* _SELECTION_
I'd be interested in knowing what I've done wrong. :)

stevenrbrandt commented 5 years ago

@hkaiser @sithhell I ran the fib(3) code on a machine with 40 cores (80 threads). I decided to try on Rostam, and found that the stack-buffer-overflow errors go away. The segfault on shutdown is still there, though.

sithhell commented 5 years ago

@stevenrbrandt the stack switching is perfectly fine with asan, there are no false positives there. The errors you are seeing are genuine bugs on our side. If they are severe or not is a different issue. Spirit causing stack overflows makes perfect sense given its recursive decent parsing nature. With that being said, the stack overflow probably depends on how many recursive function calls there actually are. The stack traces coming out of ASAN are always very helpful and very precise. So this should give us some idea. I haven't seen problems because I haven't run any complicated physl code with asan yet. The stack overflow bug is most likely going to go away if you increase the stack size.

* _MATERIAL SHOWN_
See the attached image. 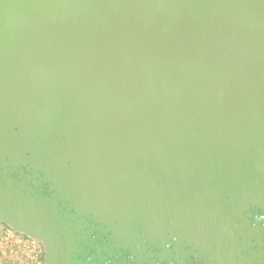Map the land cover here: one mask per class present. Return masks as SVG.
Returning <instances> with one entry per match:
<instances>
[{
  "label": "water",
  "instance_id": "water-1",
  "mask_svg": "<svg viewBox=\"0 0 264 264\" xmlns=\"http://www.w3.org/2000/svg\"><path fill=\"white\" fill-rule=\"evenodd\" d=\"M0 223L44 264H264V0H0Z\"/></svg>",
  "mask_w": 264,
  "mask_h": 264
},
{
  "label": "rangeland",
  "instance_id": "rangeland-1",
  "mask_svg": "<svg viewBox=\"0 0 264 264\" xmlns=\"http://www.w3.org/2000/svg\"><path fill=\"white\" fill-rule=\"evenodd\" d=\"M0 264H44L43 246L0 223Z\"/></svg>",
  "mask_w": 264,
  "mask_h": 264
}]
</instances>
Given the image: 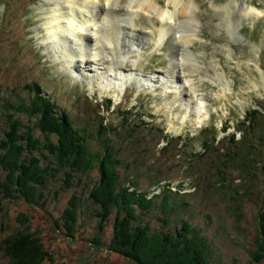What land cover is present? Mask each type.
<instances>
[{"label":"rangeland","instance_id":"1","mask_svg":"<svg viewBox=\"0 0 264 264\" xmlns=\"http://www.w3.org/2000/svg\"><path fill=\"white\" fill-rule=\"evenodd\" d=\"M174 1L159 0L158 4L169 3L172 8ZM185 1L188 0L182 3ZM189 1L192 7L182 14L187 17V29L178 18L160 45L155 42H160L156 28L163 22L162 16L153 19L144 11L123 15L128 28L120 33L113 60L122 66L118 74L110 70V65L99 62V69L87 64L84 69L90 66L91 71L71 70L55 48L47 47L39 30L46 16V0H0V91L10 96L14 92L29 100V88L39 84L42 93L69 114L76 128L89 133V141L101 119L111 124L120 123L123 115L138 122L144 119L146 125L141 123L139 129L113 138L123 158L121 180H132L142 190H148L149 197L155 194L154 206L141 214L144 224L158 233L162 226L171 230L187 220L207 238L209 264H263L255 262L250 253L257 214L264 211V167L257 159V149L248 142L254 139L255 131L243 133L241 120L254 102L264 108V0H238L237 4L252 6L259 14L256 18L242 17L234 36L212 6L230 0ZM230 10L229 16L237 12L238 5ZM182 31L192 33L191 41L183 40L186 34L182 35ZM188 52L192 53L188 59H181ZM189 59L194 64H189ZM187 80L195 86L192 96L184 89L188 87ZM11 101L15 99L11 97ZM4 103L0 98V140L10 129L4 115L9 105ZM17 103L18 100L14 105ZM136 110L138 115L134 114ZM179 113L185 114L183 120L177 119ZM211 125L215 128L201 130ZM202 136L212 139L213 149L210 146L200 157L194 152L203 148ZM167 137L176 138L172 145L166 146ZM236 139L241 141L238 145L246 143L253 150L250 153L257 157L255 162L263 177L243 178L248 183L244 188L247 195L239 201L238 210L232 211L238 206L231 193L234 184L242 183L240 173L229 166L228 183L222 186L219 169L223 168L224 152L229 147L237 148ZM91 146L98 148V141L91 142ZM229 153L228 157H233ZM4 175L0 168V176ZM94 178L85 175L74 187L66 186L63 176L52 178L39 189L44 196L42 204L39 200H13L0 192V234L24 227L49 252L50 259L45 264H135L124 254L98 248L91 241L98 217L88 208L86 198ZM157 178L160 182L155 184ZM74 194L78 198L72 199ZM164 195L169 196L174 208L162 209L159 201ZM70 201L81 210V219L74 223L72 234L64 228L66 220L59 219ZM107 236L106 230L103 237L107 240ZM0 264H12L2 251Z\"/></svg>","mask_w":264,"mask_h":264},{"label":"trees","instance_id":"2","mask_svg":"<svg viewBox=\"0 0 264 264\" xmlns=\"http://www.w3.org/2000/svg\"><path fill=\"white\" fill-rule=\"evenodd\" d=\"M12 88L10 90L13 92ZM29 89L32 93L29 100L23 95L15 96L14 92L10 96L0 91V98L4 104L9 105L5 106L7 110L4 115L10 127L0 140V168L5 172L4 177L0 176L2 196L4 193L13 200H26L29 203L39 200L42 204L44 196L39 189L52 182V178L57 180L63 176L65 185L74 187L83 176L93 175L95 178L88 189L86 200L88 208L91 207L98 217L96 231L91 235V241L96 247L122 253L135 264H209L211 250L208 240L196 227L183 220L180 227L170 230L162 226L158 233H153L144 224L141 214L149 212L154 206L155 194L149 197L148 190H142L132 180H121L119 169L123 165V158L113 138L139 129L145 124L144 119L138 122L123 115L122 121L116 124L101 119L94 126V135L90 137L92 141H89V133L76 128L69 114L45 96L39 84L34 83V88ZM11 97L15 99L14 102ZM17 100V105H14ZM258 105L259 108L251 107L246 111L241 120L243 133L245 130L249 134L255 131L254 139L250 138L248 142L257 149L258 158L250 153L253 150L246 143L238 145L241 141L236 139L237 148L229 150V147L224 152L223 168L219 169L222 186L228 183L226 175L229 166L236 171L238 169L240 173L242 183L234 184L231 193L238 206L232 207V211L238 210L239 201L243 195H247L244 188L248 183L243 178L252 176L251 180H260L259 177H263L261 167L255 162L257 158L264 167V112L261 110L264 108ZM125 111L130 114L129 110ZM137 112L134 114L138 115ZM14 123L15 127L12 126ZM212 128L215 127L211 125L201 130L205 132ZM174 139L167 137L166 146L172 145ZM94 141H98V148L91 146ZM211 143L212 139L208 141L202 136L203 148L194 154L201 157V153L210 149ZM229 151L233 154L232 159L228 157ZM154 182L159 183L160 178ZM168 191L174 192L170 189ZM36 195L41 198L36 199ZM71 196L72 199L78 198L76 194ZM159 203L164 211L172 206L168 195L162 196ZM80 212L74 201H70L69 206L63 210L59 219L66 220L64 228L68 229V233H73L74 223L78 218L81 219ZM255 229V242L250 255L255 262L264 264V211L257 214ZM106 230L107 240L103 237ZM163 231L166 233L161 234ZM0 251L12 264H45V260L50 259L49 252L40 244L38 237H34L24 227L0 234Z\"/></svg>","mask_w":264,"mask_h":264},{"label":"bare ground","instance_id":"3","mask_svg":"<svg viewBox=\"0 0 264 264\" xmlns=\"http://www.w3.org/2000/svg\"><path fill=\"white\" fill-rule=\"evenodd\" d=\"M240 1L241 0H239V2ZM46 2L45 20L40 24L41 27L39 28L42 34L41 38L47 40V47L52 46L58 51L59 56L62 57V62L66 66L71 65L69 66L71 70H79V72L81 71L82 73L83 71L92 70L90 66L84 69L87 64L92 65L95 69H99L96 66L98 62L99 64L110 65V70H115V73H121L120 68L122 66L114 64L113 60L117 53L116 50H118L120 33L123 29L128 28L127 23H123L122 20L127 17L123 15L128 14L130 16L132 13L135 14L138 11H144L153 19L155 17L158 19L162 16L164 20L161 25L156 28L157 40L160 42H155L156 45H160L164 36L168 30L173 28L178 18L186 24L184 27L187 29V17L185 18L182 14L187 13L188 8L192 7L191 1L189 0L185 1L187 3H182L183 0H175L172 4V8L168 5L169 3L164 6L161 4L162 6H160L158 4L160 3L159 0H46ZM178 2L181 3V5L179 4V8ZM237 3L238 0H230L221 5L212 3L213 8L220 12V19L227 22L225 24L233 36L238 26H236V24L240 22L242 17L256 18V15L259 14V11L256 13L255 8L252 6L246 7ZM234 5H238V10L235 14L229 16L231 12L230 9ZM255 7L259 9L257 6ZM193 25V28H195L196 24L193 23ZM194 31L193 29L191 32L194 33ZM191 32L187 34L186 32L182 33V35L186 34L187 39H185L186 37L183 39L185 42L191 41ZM176 35L178 36L177 33ZM155 38L156 37H153V41ZM49 40L51 43H48ZM191 54L192 53L188 52L185 56H182L181 59H188ZM109 55L110 57H108ZM190 59L188 60L190 62L189 64H194ZM79 63L80 65L78 66ZM184 66L185 64L181 61V67ZM189 69L194 71L193 68ZM186 82L188 87L184 89L189 93L191 92L192 96V93L195 91V86L188 80ZM184 116L185 114L179 113L177 119L183 120Z\"/></svg>","mask_w":264,"mask_h":264}]
</instances>
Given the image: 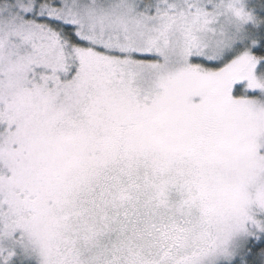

* _WHAT IS ASKED_
Extend the discussion thread about stack-buffer-overflow errors and the shutdown segfault from the point where it stops.

* _WRITTEN ANSWER_
stevenrbrandt commented 5 years ago

@sithhell The issue appears related to something in my environment, not the number of threads on the machine, as running that same image with Singularity did not produce an issue. Regardless, though, I always see the segfault at shutdown with ASAN.

sithhell commented 5 years ago

@stevenrbrandt right, the only way to get rid of the segfault right now is to disable the leaksanitizer by setting the environment ASAN_OPTIONS=detect_leaks=0. The address sanitizer features like heap use after free or stack overflows are still enabled with that.

sithhell commented 5 years ago

@stevenrbrandt if you configure HPX with -DHPX_WITH_STACKOVERFLOW_DETECTION=Off, the leak sanitizer segfault goes away.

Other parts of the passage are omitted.